Try it :: Change every "Ajouter au panier" to "Mettre dans le panier" in the lines between the one holding "Téléchargement" and the one holding "rappresenti un modello", inclusive, leaving everything else as it is. Return only those lines, without the pictures.
::::::::::
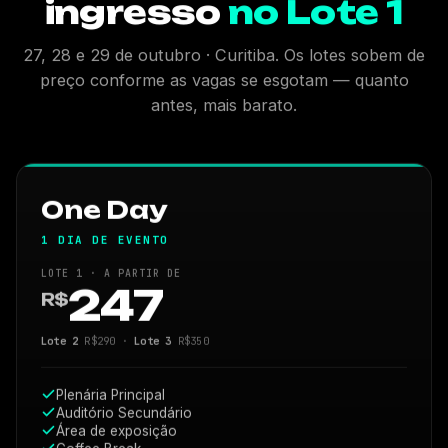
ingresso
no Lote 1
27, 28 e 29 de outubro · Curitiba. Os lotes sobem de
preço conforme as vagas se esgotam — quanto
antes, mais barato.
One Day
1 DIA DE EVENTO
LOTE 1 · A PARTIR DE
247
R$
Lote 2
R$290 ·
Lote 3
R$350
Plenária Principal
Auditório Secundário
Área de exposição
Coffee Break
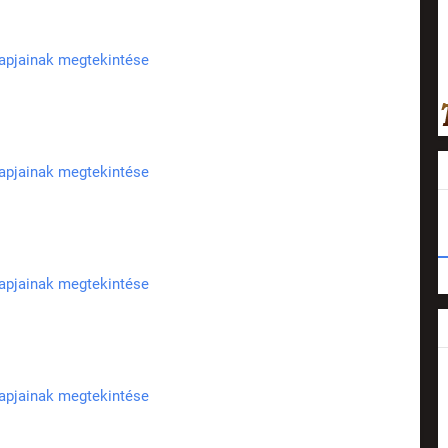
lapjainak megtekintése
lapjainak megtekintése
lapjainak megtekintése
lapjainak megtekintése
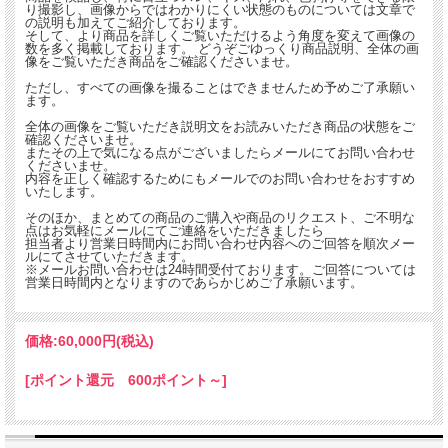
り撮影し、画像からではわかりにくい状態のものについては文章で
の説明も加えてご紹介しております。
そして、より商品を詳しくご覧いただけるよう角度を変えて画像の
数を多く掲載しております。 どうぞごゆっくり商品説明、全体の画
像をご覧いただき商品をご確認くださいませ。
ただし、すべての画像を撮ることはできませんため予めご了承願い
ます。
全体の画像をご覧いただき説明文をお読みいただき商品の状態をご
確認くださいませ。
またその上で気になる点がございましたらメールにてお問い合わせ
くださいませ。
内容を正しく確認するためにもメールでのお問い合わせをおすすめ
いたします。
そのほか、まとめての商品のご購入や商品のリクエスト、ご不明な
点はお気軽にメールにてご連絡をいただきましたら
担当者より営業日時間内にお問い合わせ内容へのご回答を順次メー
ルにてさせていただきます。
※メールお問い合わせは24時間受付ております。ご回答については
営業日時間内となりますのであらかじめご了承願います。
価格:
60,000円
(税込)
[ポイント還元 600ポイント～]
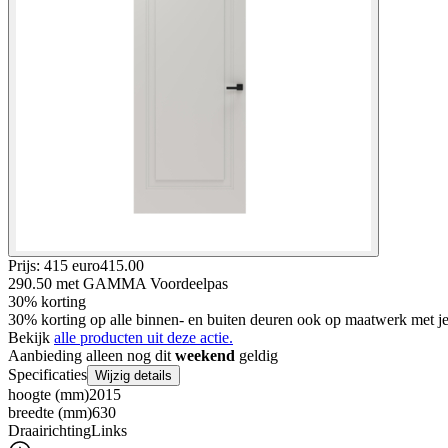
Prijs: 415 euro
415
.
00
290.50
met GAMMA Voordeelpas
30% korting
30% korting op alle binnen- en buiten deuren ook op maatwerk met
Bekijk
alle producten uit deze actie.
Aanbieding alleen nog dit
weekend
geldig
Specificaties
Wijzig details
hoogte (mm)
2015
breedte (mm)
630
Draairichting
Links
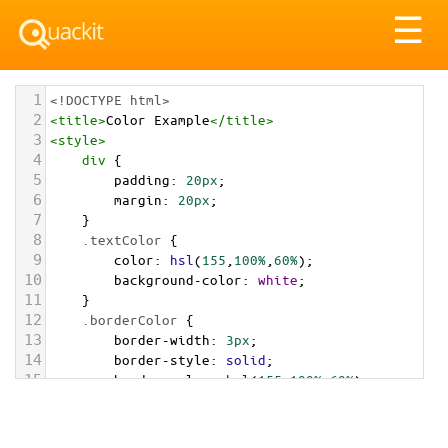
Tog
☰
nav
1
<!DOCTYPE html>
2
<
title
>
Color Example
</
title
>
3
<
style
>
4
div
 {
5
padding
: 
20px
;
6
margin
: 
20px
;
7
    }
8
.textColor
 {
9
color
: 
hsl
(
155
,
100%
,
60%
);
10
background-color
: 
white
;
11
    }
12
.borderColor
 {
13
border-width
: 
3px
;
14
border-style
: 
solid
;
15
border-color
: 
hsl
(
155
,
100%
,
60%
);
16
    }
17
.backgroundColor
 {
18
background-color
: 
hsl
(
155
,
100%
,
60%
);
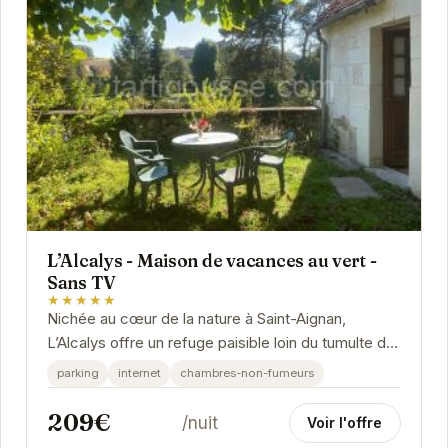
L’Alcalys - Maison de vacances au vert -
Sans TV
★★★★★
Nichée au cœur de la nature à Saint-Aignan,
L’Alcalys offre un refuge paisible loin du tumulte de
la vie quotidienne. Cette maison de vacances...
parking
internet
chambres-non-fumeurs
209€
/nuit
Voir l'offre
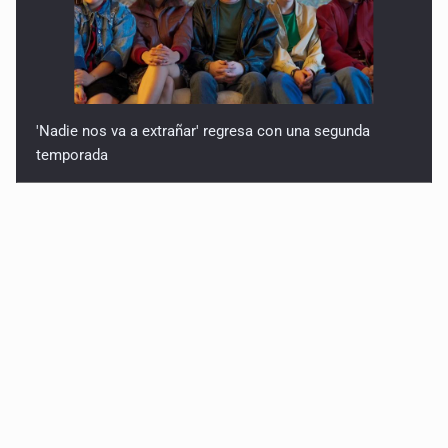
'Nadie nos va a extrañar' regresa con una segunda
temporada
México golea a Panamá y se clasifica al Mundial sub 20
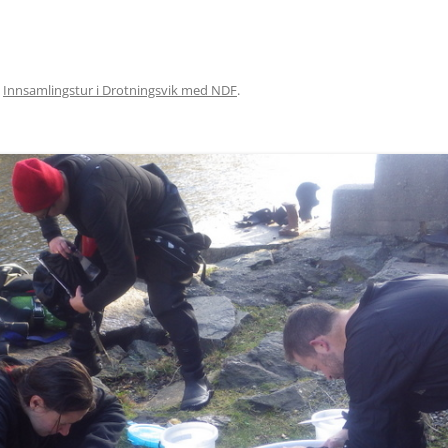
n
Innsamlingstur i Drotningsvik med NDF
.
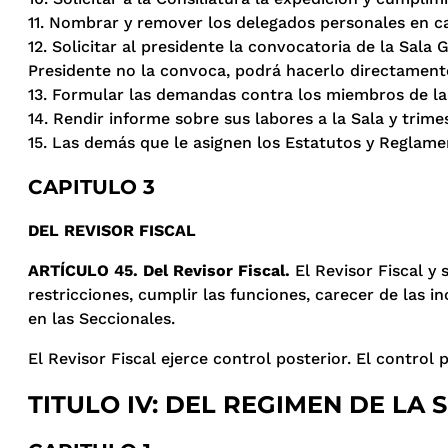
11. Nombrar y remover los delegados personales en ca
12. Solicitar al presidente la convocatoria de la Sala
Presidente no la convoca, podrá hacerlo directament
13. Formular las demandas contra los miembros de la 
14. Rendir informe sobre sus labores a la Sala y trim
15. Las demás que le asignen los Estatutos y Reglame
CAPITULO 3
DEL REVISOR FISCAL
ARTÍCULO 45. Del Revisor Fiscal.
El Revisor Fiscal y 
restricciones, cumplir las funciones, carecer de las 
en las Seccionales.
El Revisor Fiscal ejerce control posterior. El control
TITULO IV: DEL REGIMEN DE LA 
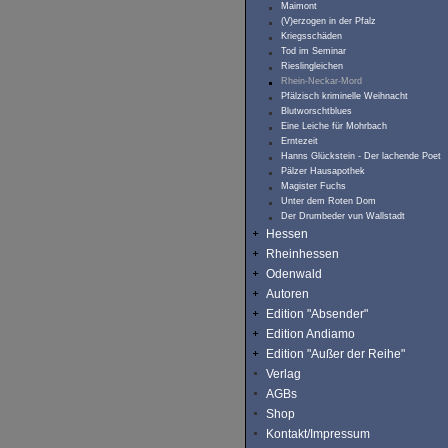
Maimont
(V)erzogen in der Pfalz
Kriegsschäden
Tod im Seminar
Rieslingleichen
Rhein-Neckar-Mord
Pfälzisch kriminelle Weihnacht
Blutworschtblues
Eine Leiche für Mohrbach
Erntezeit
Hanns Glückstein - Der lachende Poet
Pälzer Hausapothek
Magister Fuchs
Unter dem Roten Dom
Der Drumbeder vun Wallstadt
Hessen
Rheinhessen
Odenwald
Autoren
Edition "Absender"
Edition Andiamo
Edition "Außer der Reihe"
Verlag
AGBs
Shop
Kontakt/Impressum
::::::::::
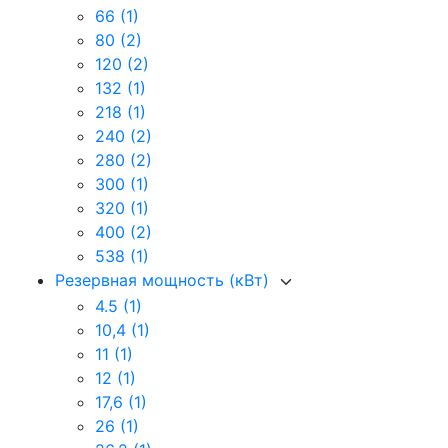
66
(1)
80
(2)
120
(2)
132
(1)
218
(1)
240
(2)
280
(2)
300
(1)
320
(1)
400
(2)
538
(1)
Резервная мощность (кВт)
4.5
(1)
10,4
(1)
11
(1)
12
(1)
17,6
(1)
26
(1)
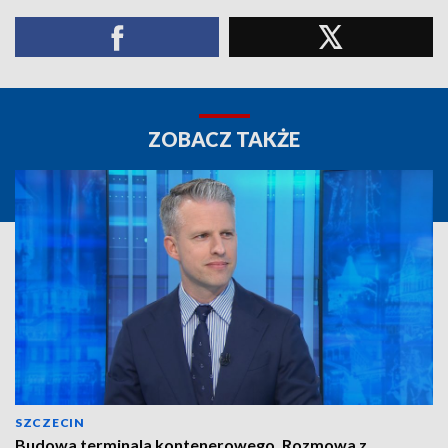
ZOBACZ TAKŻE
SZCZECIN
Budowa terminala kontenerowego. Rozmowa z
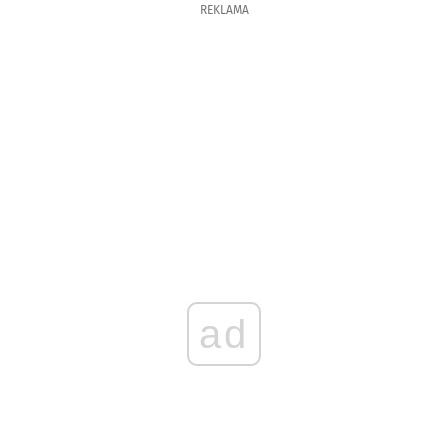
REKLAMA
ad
::::::::::
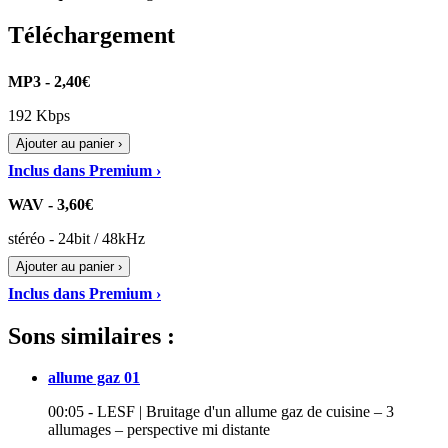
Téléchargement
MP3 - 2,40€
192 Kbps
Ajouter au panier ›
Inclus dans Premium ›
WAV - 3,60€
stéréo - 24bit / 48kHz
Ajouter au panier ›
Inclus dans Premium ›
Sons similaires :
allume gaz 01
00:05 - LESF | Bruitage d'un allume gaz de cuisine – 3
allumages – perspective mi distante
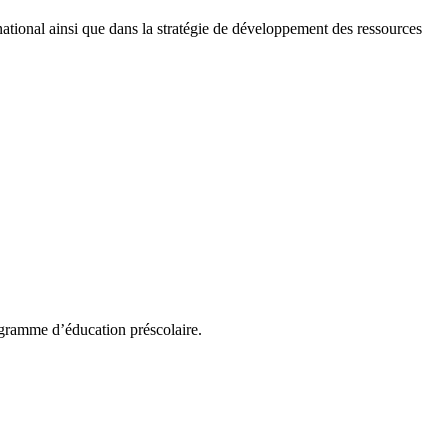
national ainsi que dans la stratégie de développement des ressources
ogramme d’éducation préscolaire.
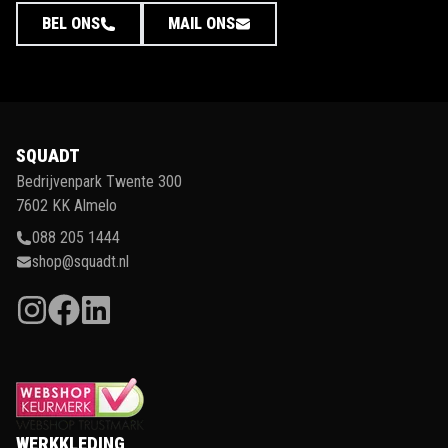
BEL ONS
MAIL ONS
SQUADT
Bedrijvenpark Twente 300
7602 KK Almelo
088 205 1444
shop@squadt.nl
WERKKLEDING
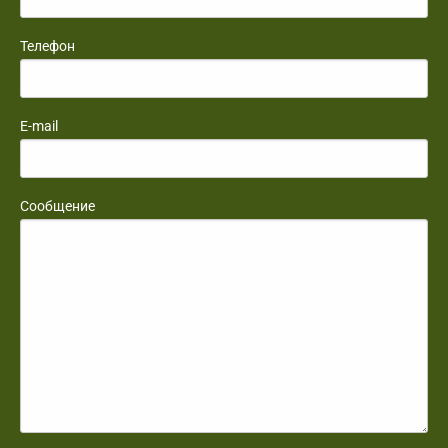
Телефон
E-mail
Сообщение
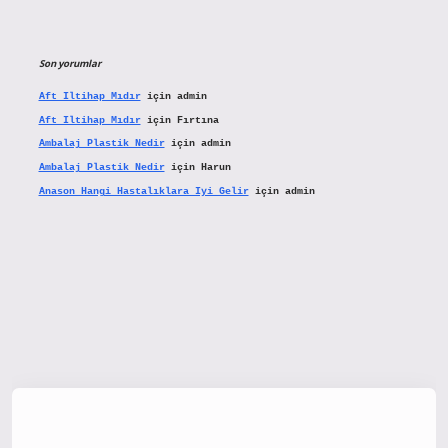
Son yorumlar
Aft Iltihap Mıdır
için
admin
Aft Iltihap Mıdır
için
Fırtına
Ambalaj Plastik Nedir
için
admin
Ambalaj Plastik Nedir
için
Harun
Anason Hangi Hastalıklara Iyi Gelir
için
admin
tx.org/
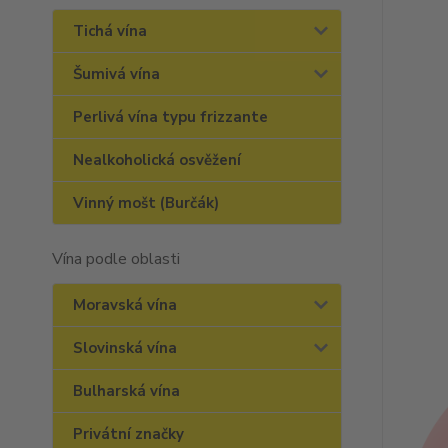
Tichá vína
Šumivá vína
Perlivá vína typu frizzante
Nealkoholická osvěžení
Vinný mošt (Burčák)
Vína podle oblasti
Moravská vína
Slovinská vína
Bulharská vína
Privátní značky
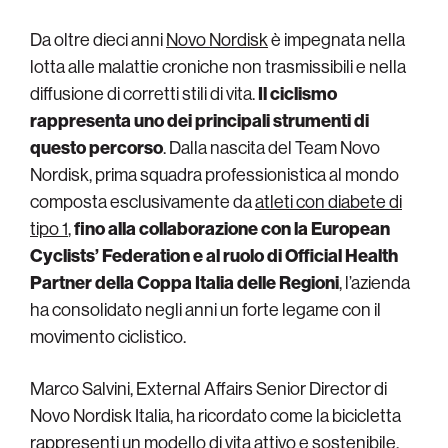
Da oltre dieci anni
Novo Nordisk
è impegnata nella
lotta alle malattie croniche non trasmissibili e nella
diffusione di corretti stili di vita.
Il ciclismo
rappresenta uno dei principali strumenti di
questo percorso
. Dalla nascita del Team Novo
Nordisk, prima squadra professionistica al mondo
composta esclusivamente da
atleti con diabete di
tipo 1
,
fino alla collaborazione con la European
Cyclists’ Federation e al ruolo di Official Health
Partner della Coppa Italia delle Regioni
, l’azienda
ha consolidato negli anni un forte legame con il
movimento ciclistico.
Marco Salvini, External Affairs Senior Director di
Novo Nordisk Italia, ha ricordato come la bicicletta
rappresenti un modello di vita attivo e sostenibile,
::::::::::
Response to the task ::
Téléchargement
MP3 - 2,40€
192 Kbps
Mettre dans le panier ›
Inclus dans Premium ›
WAV - 3,60€
stéréo - 24bit / 48kHz
Mettre dans le panier ›
Inclus dans Premium ›
Sons similaires :
allume gaz 01
00:05 - LESF | Bruitage d'un allume gaz de cuisine – 3
allumages – perspective mi distante
national ainsi que dans la stratégie de développement des ressources
ogramme d’éducation préscolaire.
BEL ONS
MAIL ONS
SQUADT
Bedrijvenpark Twente 300
7602 KK Almelo
088 205 1444
shop@squadt.nl
WERKKLEDING
Телефон
E-mail
Сообщение
Son yorumlar
Aft Iltihap Mıdır
için
admin
Aft Iltihap Mıdır
için
Fırtına
Ambalaj Plastik Nedir
için
admin
Ambalaj Plastik Nedir
için
Harun
Anason Hangi Hastalıklara Iyi Gelir
için
admin
tx.org/
Tichá vína
Šumivá vína
Perlivá vína typu frizzante
Nealkoholická osvěžení
Vinný mošt (Burčák)
Vína podle oblasti
Moravská vína
Slovinská vína
Bulharská vína
Privátní značky
Da oltre dieci anni
Novo Nordisk
è impegnata nella
lotta alle malattie croniche non trasmissibili e nella
diffusione di corretti stili di vita.
Il ciclismo
rappresenta uno dei principali strumenti di
questo percorso
. Dalla nascita del Team Novo
Nordisk, prima squadra professionistica al mondo
composta esclusivamente da
atleti con diabete di
tipo 1
,
fino alla collaborazione con la European
Cyclists’ Federation e al ruolo di Official Health
Partner della Coppa Italia delle Regioni
, l’azienda
ha consolidato negli anni un forte legame con il
movimento ciclistico.
Marco Salvini, External Affairs Senior Director di
Novo Nordisk Italia, ha ricordato come la bicicletta
rappresenti un modello di vita attivo e sostenibile,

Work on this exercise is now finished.